The term guerrilla marketing was first coined by Jay Conrad Levinson in his 1984 national best seller of the same name. The concept is so popular, Levinson has built his whole career around it, writing exclusively on this subject for the past 30 years. For good reason; Guerrilla Marketing is considered to be the best known marketing brand in history, was named one of the 100 best business books ever written, selling over 21 million copies. Levinson’s ideas have influenced marketing so much that his books have been translated in 62 languages and are required reading in MBA programs worldwide (I can attest to this).
Needless to say, in 2012, it has become a critical part of the advertising lexicon.
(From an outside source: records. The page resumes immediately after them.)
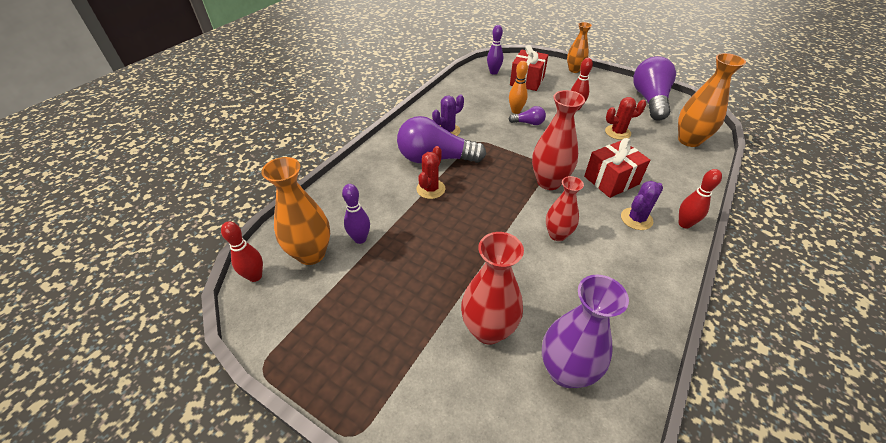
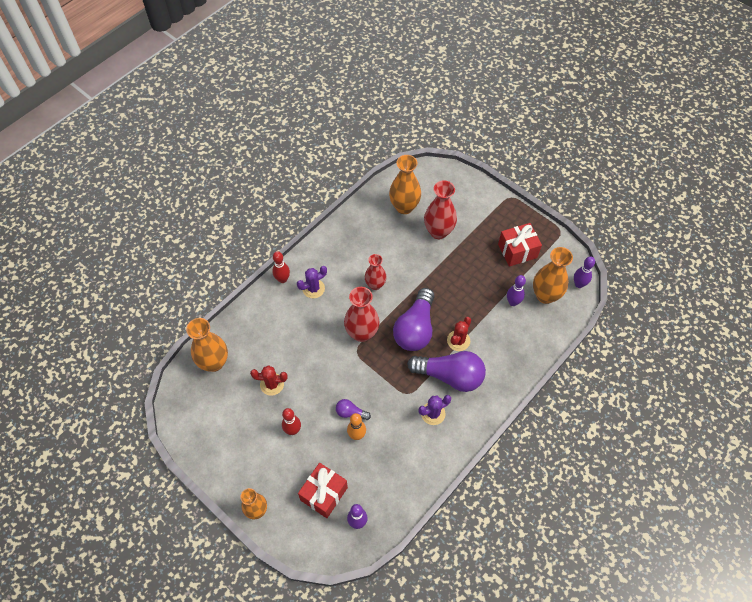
camera: 170 degrees left, 15 degrees up
red bowling pin [221,221,263,282] -> purple bowling pin [574,257,595,288]
purple vase [542,275,629,388] -> orange vase [389,155,421,214]
red gift [584,138,650,198] -> red gift moved to [498,223,542,267]
purple light bulb [633,56,676,121] -> purple light bulb moved to [393,288,434,351]

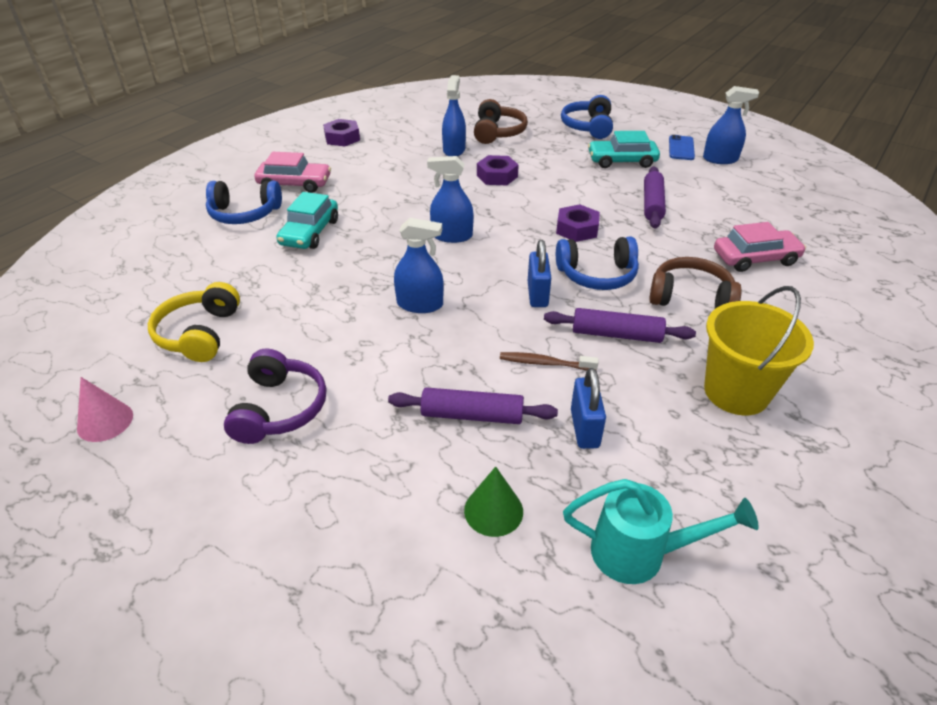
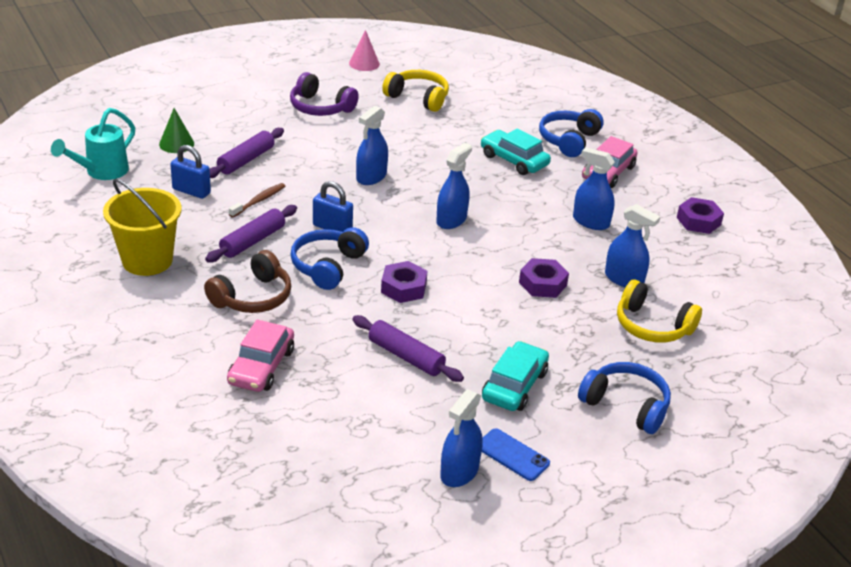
camera: 115 degrees right, 5 degrees down
brown headphones [474,99,528,144] -> yellow headphones [617,279,702,343]
none -> blue spray bottle [573,147,615,230]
While the method has clearly never gone out of fashion, with the explosion of social media, the spotlight has been on it again. With that in mind, I recently revisited my dusty copy looking for inspiration. What did I find? It turns out PTs might be some of the best candidates to become guerrilla marketers I can think of.
Guerrilla Meets The Tortoise and the Hare
Let’s start with guerrilla marketing lesson number one, “Marketing is every bit of contact your company has with anyone in the outside world. Every bit of contact.” This means your company name, website, branding, clinic location, voicemail message, staff, length of sessions, follow-up, growth plans, and so on. If you’re not a clinic owner, you’re not quite off the hook. Don’t forget you are a brand in and of yourself. Your personal brand is much like a company and what the world sees whether it be online networking or looking for a new job.
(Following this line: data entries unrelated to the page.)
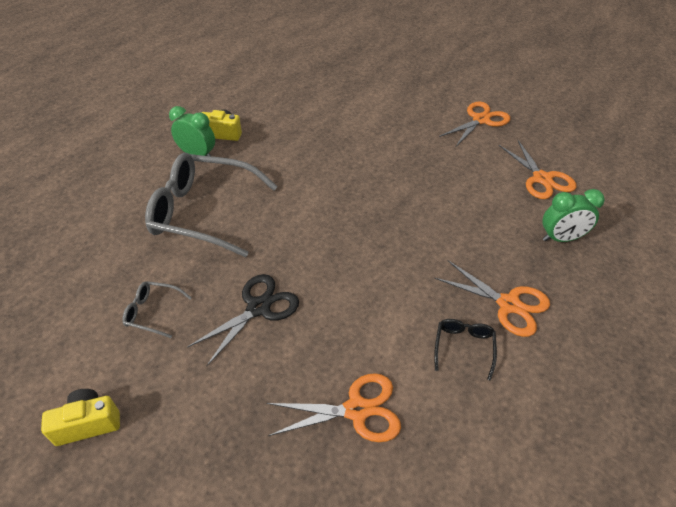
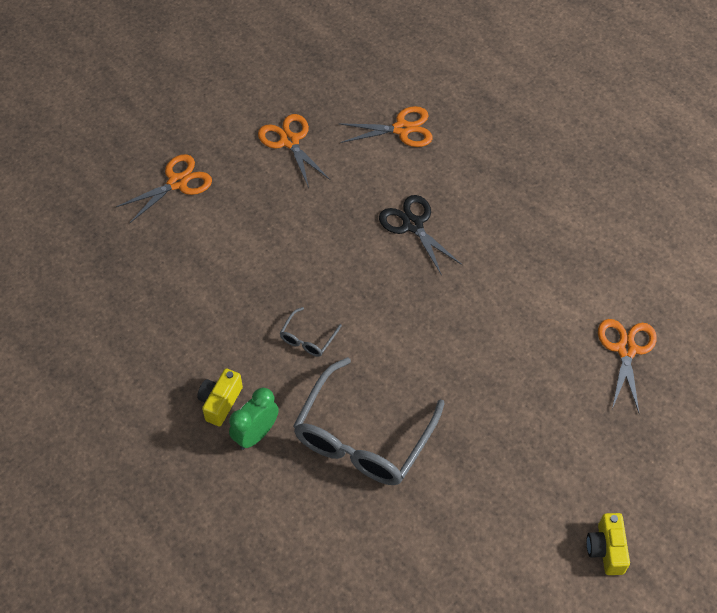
camera: 75 degrees left, 10 degrees up
grey glasses [122,281,192,338] -> grey glasses moved to [280,307,342,357]
black scissors [187,274,299,366] -> black scissors moved to [379,195,462,276]
orange scissors [434,260,550,337] -> orange scissors moved to [116,154,212,223]
black glasses [434,319,497,381] -> none
green clock [543,189,605,242] -> none

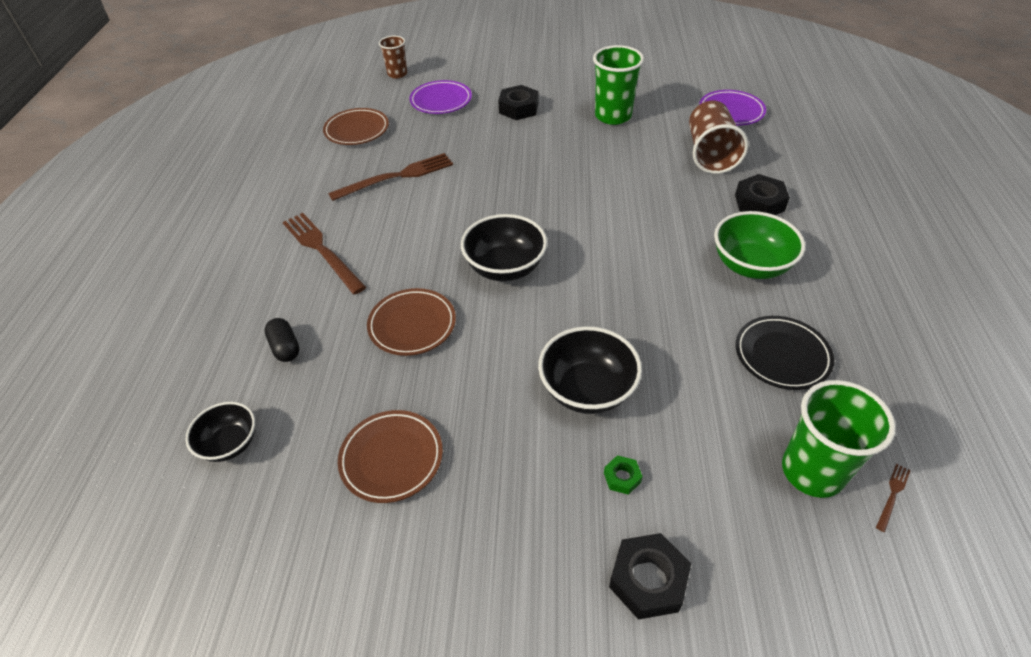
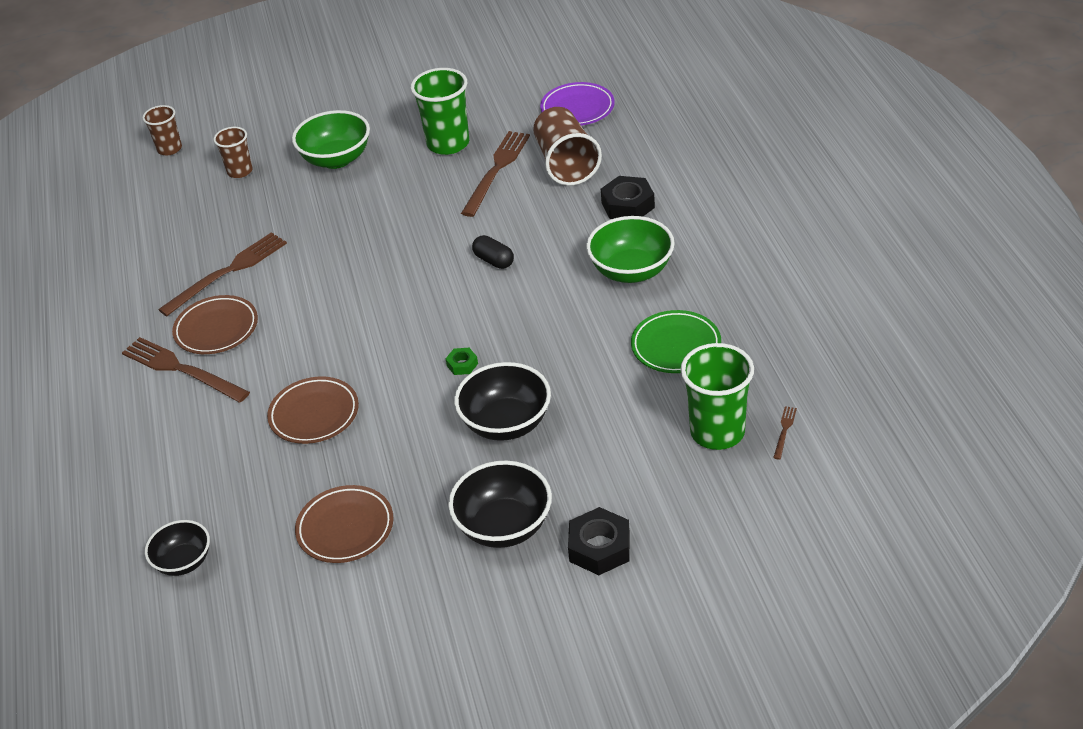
camera: 15 degrees left, 5 degrees down
black capsule [264,318,300,362] -> black capsule moved to [472,235,514,269]
brown plate [323,108,389,145] -> brown plate moved to [172,295,258,354]
purple plate [410,80,472,114] -> brown cup [213,127,252,178]
black bowl [461,214,547,281] -> black bowl moved to [448,460,552,548]
black nut [498,85,538,120] -> green bowl [292,110,370,169]
green nut [604,455,643,495] -> green nut moved to [446,348,478,375]
black plate [736,316,834,390] -> green plate [631,310,721,373]
none -> brown fork [461,131,530,217]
On top of keeping all these elements in mind, Levision further stresses that “marketing is a process, not an event.” In the tradition of the childhood fable, slow and steady wins the race. A true guerrilla marketer, he says, knows that marketing has a beginning and a middle, but never an end.
Wait… never?!
Yes, to the average person this method of marketing sounds daunting to say the least, but not you PT. You are not one to run away from a challenge. From the extensive effort it takes to get into PT school and the 3 years minimum to finish the program to your passionate advocacy and lobbying efforts, you are no stranger to hard work. In fact, the very nature of your profession is built around putting in the time to strengthen, improve and evolve.
Viral Marketing, aka, Referrals
Much like the atypical tactics used in guerrilla warfare, guerrilla marketers utilize unconventional and unexpected means of promotion (think Flashmobs, The Truth anti-smoking campaign, or any one of these). The objective of these eccentric approaches is to be out of the ordinary enough to generate buzz, and consequently turn viral. Or, translated into PT terminology, referrals.
Now, I’m not implying you hire a skywriter to make an aerial broadcast to patients or stage a stunt to get you on the nightly news, I’m simply asking you to think about what you can do to set yourself apart. What will make patients go home and share their experience at the dinner table? What will make them Tweet about it? What will make them suggest you to their friends without a second thought? Levinson argues, these aren’t grandiose gestures rather little, authentic “extras” which stick in people’s minds.
Out of the Box, Not Out of Your Pocket
Little things are music to a business owner’s ears, as they are most often low cost. Guerrilla marketing wasn’t conceived for huge companies, rather entrepreneurs and small business owners who have little or no budget, requiring them to think outside of the box. The focus is on time, energy, and imagination, not money.
This challenge always makes me think of the film Rocky IV. In this installment, Rocky is paired against Ivan Drago, a Russian boxer who is not only intimidating large, but fully funded with the latest equipment, coaches, and doctors. He’s the boxing equivalent of a Fourtune 500 company with a big name marketing firm. Rocky, on the other hand, has none of these resources. Instead, he takes to a cabin in the woods where we see montages of him running in heavy snow, cutting down trees, throwing logs, pulling a sled; a figure of grim determination. As you may have guessed, all of Drago’s gadgets mean nothing in the end. A stoic Rocky takes the title.
Contact Time with Customers
Finally, according to Levinson, PT has a real advantage over most industries when it comes to guerrilla marketing- contact time with customers. “In some businesses customers walk in; say ‘I’ll take two of these and three of those,’ then plunk down their credit card, sign and leave. Other business require half an hour or more to transact business. Those are the real lucky ones.”
Levinson suggests you look at every moment of contact time with a customer as a marketing opportunity. As a 30 minute session is often on the low end of treatment time, PTs have hit the jack pot. The more time, the more chances to build relationships, the crux of all marketing efforts. In the true spirit of guerrilla marketing, this contact time is free but the pay off can be huge.
To anyone who has ever said PTs are not natural markets, I say you’re wrong.